So you're just breaking into the infrastructure world and now you're discovering the true meaning of a SLA. Your new client is telling you that we need "Four Nine's Reliability". Well great, but what does that mean exactly?
First get over to this website and determine just how long your website can afford to be down. In this case you're allowed 5 ~minutes a month before you're in trouble.
So great you tell yourself. You can do this, with 2 WFE's and 2 application servers in the backend with a SQL Cluster node, the odds of a failure knocking everything out are about a zillion to one right? (Note not actual numbers).
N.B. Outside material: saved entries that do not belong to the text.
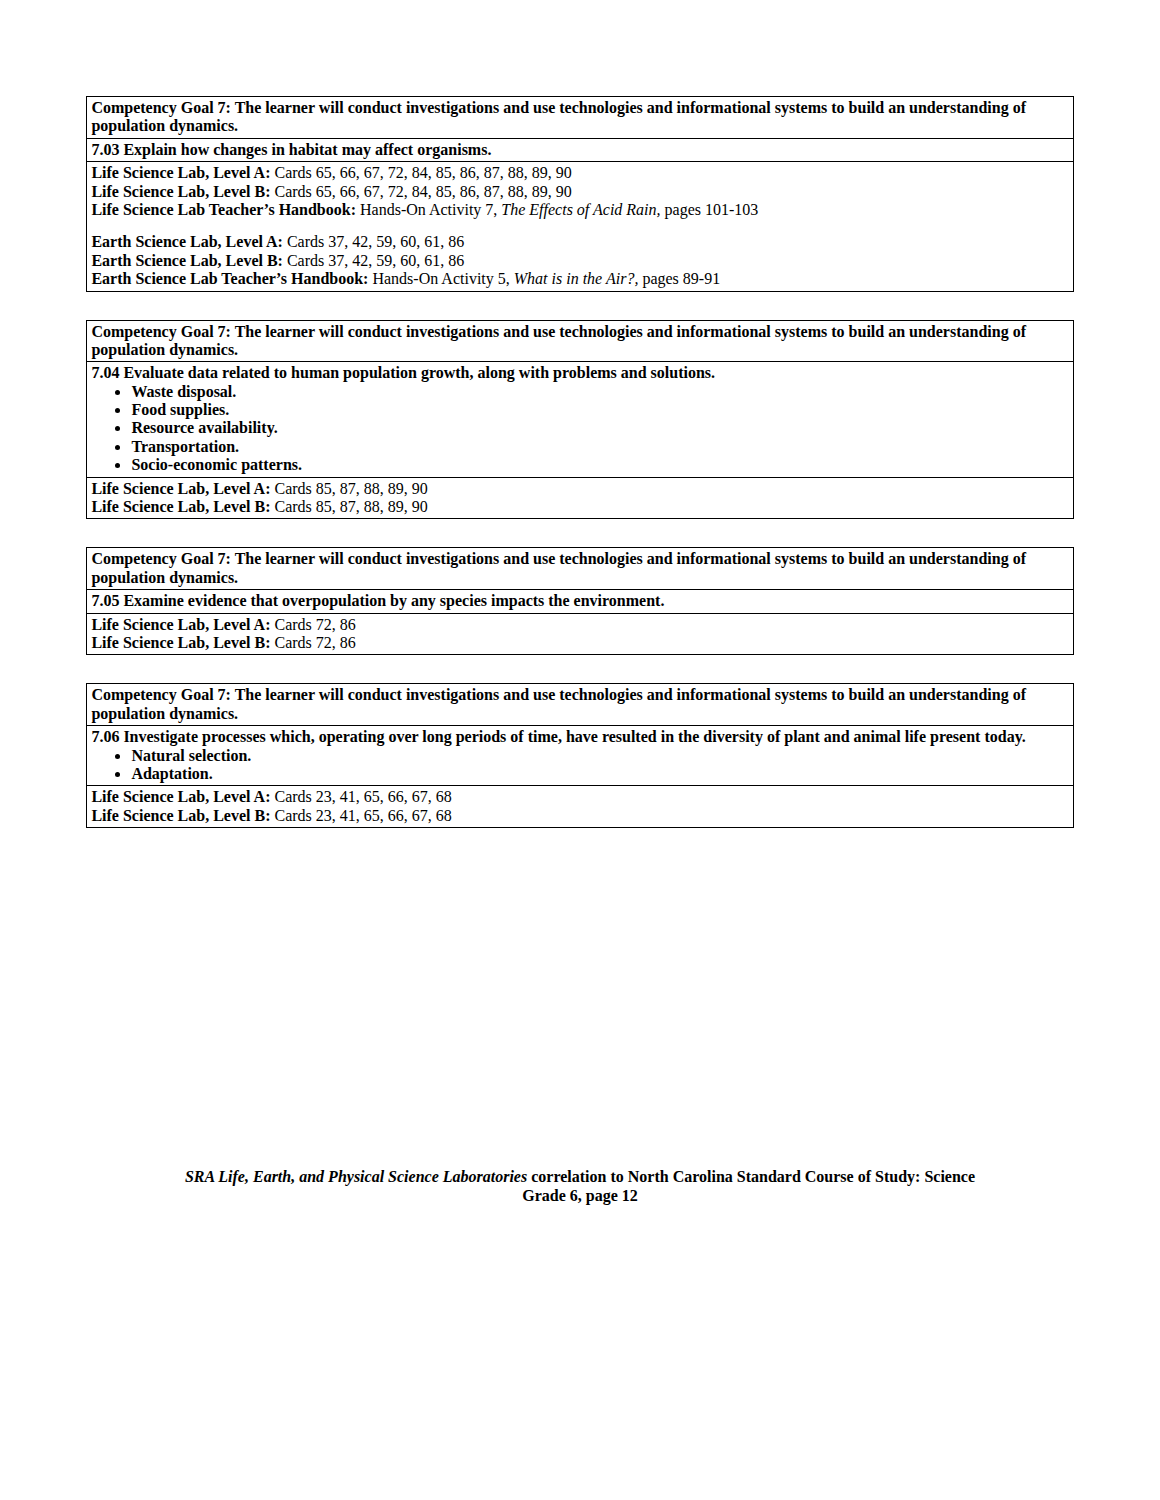| Competency Goal 7: The learner will conduct investigations and use technologies and informational systems to build an understanding of population dynamics. |
| 7.03 Explain how changes in habitat may affect organisms. |
| Life Science Lab, Level A: Cards 65, 66, 67, 72, 84, 85, 86, 87, 88, 89, 90 Life Science Lab, Level B: Cards 65, 66, 67, 72, 84, 85, 86, 87, 88, 89, 90 Life Science Lab Teacher’s Handbook: Hands-On Activity 7, The Effects of Acid Rain, pages 101-103 Earth Science Lab, Level A: Cards 37, 42, 59, 60, 61, 86 Earth Science Lab, Level B: Cards 37, 42, 59, 60, 61, 86 Earth Science Lab Teacher’s Handbook: Hands-On Activity 5, What is in the Air?, pages 89-91 |
| Competency Goal 7: The learner will conduct investigations and use technologies and informational systems to build an understanding of population dynamics. |
| 7.04 Evaluate data related to human population growth, along with problems and solutions. Waste disposal. Food supplies. Resource availability. Transportation. Socio-economic patterns. |
| Life Science Lab, Level A: Cards 85, 87, 88, 89, 90 Life Science Lab, Level B: Cards 85, 87, 88, 89, 90 |
| Competency Goal 7: The learner will conduct investigations and use technologies and informational systems to build an understanding of population dynamics. |
| 7.05 Examine evidence that overpopulation by any species impacts the environment. |
| Life Science Lab, Level A: Cards 72, 86 Life Science Lab, Level B: Cards 72, 86 |
| Competency Goal 7: The learner will conduct investigations and use technologies and informational systems to build an understanding of population dynamics. |
| 7.06 Investigate processes which, operating over long periods of time, have resulted in the diversity of plant and animal life present today. Natural selection. Adaptation. |
| Life Science Lab, Level A: Cards 23, 41, 65, 66, 67, 68 Life Science Lab, Level B: Cards 23, 41, 65, 66, 67, 68 |
SRA Life, Earth, and Physical Science Laboratories correlation to North Carolina Standard Course of Study: Science
Grade 6, page 12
Whoa...hold on there newb, you are not wise in the ways of SLA. Remember a few points.
- Virtual Machines, they've made it spectacularly easy for hardware to fail mulitple machines at once. Make damn sure your virtualized machines have some sort of backup capability in and of themselves. VMWare typically excels at this, and is my favorite tool for virtualizing environments, period...be wise in the way of the VMWare Server...
- While the odds of a dual server failure are slim, ask yourself what are the odds of a total site failure? Think Earthquake's, Tornado's, Floods, etc. evaluate the environment your datacenter is in and start thinking about how fast you can recover from a site failure. I'll give you another hint, VMWare rocks here as well...but there are still some manual steps occasionally involved that may take you longer than 5 minutes...formulate your plans.
So don't just say 4 nine's reliability, MEAN it. Critical data is at stake here...
|